If you're a middle-aged recreational athlete, you may have certain goals for yourself. But if your number one goal isn't to stay injury-free, it doesn't matter what goals 2-5 are. Try to get faster; complete a race a month; increase your mileage; figure out the right cross-training regimen... all of it is for naught if you get injured, because injuries take way longer to heal as you age.
Things are going decently well for me post-stress fracture. I've been increasing my mileage gradually and safely and am up to about 12-15 miles per week. That's less than a mile increase each week. I'm running only three days a week and cross-training the rest of the time, so I have at least one full recovery day between runs. I've started training with a heart-rate monitor to help me train aerobically and remember to train at an easy pace (I'm a big fan of 80/20 running, which most recreational runners aren't so great at).
But I did something to my foot a week ago. Sometime between my Saturday long run and my Tuesday brisk walk with a friend, something happened.
It felt like the beginning of plantar fasciitis. So I started doing all the things you do: I got new insoles (shoes are fine), I iced my foot three times a day, and most importantly, I took a break from running.
All those things helped. I'm ready to try an easy run/walk tomorrow, or maybe Thursday, in hopes of running the Fort Hunt 10K on Sunday (though I won't be racing it).
I also had tons of friends tell me to use the foam roller on my calves, because tight calf muscles can contribute to plantar fasciitis. I kinda rolled my eyes at this, because the problem is in my FOOT, not my LEG. And my calves didn't feel tight.

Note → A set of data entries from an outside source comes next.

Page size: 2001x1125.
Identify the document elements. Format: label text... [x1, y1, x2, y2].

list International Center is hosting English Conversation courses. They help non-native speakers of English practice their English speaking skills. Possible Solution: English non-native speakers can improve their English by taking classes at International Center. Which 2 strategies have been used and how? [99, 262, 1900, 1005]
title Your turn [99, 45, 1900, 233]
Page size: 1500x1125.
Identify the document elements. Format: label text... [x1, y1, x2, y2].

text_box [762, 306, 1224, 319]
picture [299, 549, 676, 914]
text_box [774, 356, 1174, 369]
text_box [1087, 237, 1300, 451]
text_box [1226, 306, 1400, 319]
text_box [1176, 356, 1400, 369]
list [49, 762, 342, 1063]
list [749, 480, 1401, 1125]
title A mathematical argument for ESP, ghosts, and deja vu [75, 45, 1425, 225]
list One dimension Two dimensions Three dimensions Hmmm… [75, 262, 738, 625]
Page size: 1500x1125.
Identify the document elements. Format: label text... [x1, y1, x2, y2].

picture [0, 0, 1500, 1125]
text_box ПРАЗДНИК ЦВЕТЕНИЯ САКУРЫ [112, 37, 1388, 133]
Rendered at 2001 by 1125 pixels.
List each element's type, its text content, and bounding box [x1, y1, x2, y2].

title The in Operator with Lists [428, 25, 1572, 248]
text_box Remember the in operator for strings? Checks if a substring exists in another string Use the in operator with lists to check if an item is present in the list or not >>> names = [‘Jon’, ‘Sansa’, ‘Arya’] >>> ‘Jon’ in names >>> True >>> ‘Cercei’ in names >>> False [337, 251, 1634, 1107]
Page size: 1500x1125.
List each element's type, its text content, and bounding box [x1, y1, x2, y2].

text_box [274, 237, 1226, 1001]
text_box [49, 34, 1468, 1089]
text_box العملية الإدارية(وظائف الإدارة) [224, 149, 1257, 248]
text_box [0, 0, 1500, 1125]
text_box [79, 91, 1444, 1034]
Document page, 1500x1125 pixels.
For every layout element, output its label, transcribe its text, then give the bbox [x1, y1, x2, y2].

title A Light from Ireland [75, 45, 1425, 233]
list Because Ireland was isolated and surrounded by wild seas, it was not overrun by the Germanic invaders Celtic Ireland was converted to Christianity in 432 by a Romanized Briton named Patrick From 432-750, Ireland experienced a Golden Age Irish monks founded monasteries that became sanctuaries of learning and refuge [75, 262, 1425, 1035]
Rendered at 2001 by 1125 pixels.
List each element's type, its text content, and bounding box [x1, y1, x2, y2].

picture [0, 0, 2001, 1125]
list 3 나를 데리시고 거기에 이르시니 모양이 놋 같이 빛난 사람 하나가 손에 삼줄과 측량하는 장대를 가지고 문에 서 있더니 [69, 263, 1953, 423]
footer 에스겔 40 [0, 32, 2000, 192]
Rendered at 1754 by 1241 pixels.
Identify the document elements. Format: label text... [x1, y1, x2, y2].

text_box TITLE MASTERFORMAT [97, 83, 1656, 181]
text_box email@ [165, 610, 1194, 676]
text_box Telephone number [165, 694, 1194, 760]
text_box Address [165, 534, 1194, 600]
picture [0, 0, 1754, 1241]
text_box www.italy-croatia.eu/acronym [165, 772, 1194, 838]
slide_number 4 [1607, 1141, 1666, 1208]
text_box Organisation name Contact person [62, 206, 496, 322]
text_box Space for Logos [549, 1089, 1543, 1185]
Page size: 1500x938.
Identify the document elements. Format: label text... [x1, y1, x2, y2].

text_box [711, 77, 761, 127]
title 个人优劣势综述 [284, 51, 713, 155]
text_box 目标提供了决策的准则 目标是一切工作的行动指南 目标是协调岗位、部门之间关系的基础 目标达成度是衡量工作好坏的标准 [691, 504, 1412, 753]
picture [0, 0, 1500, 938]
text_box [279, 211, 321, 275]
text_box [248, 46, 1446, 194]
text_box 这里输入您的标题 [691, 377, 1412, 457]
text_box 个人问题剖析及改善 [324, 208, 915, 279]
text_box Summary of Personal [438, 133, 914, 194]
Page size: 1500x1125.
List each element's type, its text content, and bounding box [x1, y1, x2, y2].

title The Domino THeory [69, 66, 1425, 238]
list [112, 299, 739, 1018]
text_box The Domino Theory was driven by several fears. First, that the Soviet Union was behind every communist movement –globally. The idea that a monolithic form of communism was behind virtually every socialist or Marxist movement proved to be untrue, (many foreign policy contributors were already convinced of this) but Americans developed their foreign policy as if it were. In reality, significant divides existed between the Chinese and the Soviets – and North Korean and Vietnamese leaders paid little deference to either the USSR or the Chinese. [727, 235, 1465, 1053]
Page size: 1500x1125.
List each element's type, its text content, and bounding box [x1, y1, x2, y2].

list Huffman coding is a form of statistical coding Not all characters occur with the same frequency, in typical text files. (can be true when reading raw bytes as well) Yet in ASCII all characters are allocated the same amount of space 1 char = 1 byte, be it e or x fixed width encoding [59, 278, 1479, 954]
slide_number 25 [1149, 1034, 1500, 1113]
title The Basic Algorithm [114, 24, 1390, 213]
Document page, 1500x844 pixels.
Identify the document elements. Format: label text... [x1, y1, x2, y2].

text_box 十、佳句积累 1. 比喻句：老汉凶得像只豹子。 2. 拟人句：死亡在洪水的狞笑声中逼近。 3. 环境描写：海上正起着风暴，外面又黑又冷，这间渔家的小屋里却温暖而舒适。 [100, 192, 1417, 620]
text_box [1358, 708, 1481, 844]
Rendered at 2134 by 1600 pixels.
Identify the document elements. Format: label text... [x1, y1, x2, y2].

But I went ahead and started using the foam roller on my calves, because my friends are not flaky woo-woo people, and danged if they're not right. My foot feels better in no small part because my calf is better. It didn't feel tight to me, but the foam roller don't lie.
Becoming a runner later in life means I'm playing catch-up on a lot of things... not least of which is a basic awareness of how the body works. My body was always the thing that carried my brain around. (I also grew up in a religion that prized the mind, or "spirit," over the body--especially the female body--but that's another post.)
Now I know better. Of course the leg and the foot would impact one another. But really, everything's connected. I just heard a running expert on a podcast talk about how running while holding onto these special grip things helps his hip flexors fire better. Whaaaaaaaa?
I haven't dug into the research on it. But I shouldn't dismiss it out of hand either. It's all connected.
As a child, I loved going through my grandparents’ encyclopedias. A favorite section was on the human body, with intricate, full-color diagrams of the circulatory system, muscles, nerves. Each system was illustrated on its own clear plastic page, so you could view it on its own, or you could lay them on top of each other—organs on top of arteries on top of bones.
One of the gifts running has given me is that I'm starting to see all those disparate systems as part of one whole. As the psalmist writes, we are fearfully and wonderfully made. Even when our cranky calf is making for an angry foot.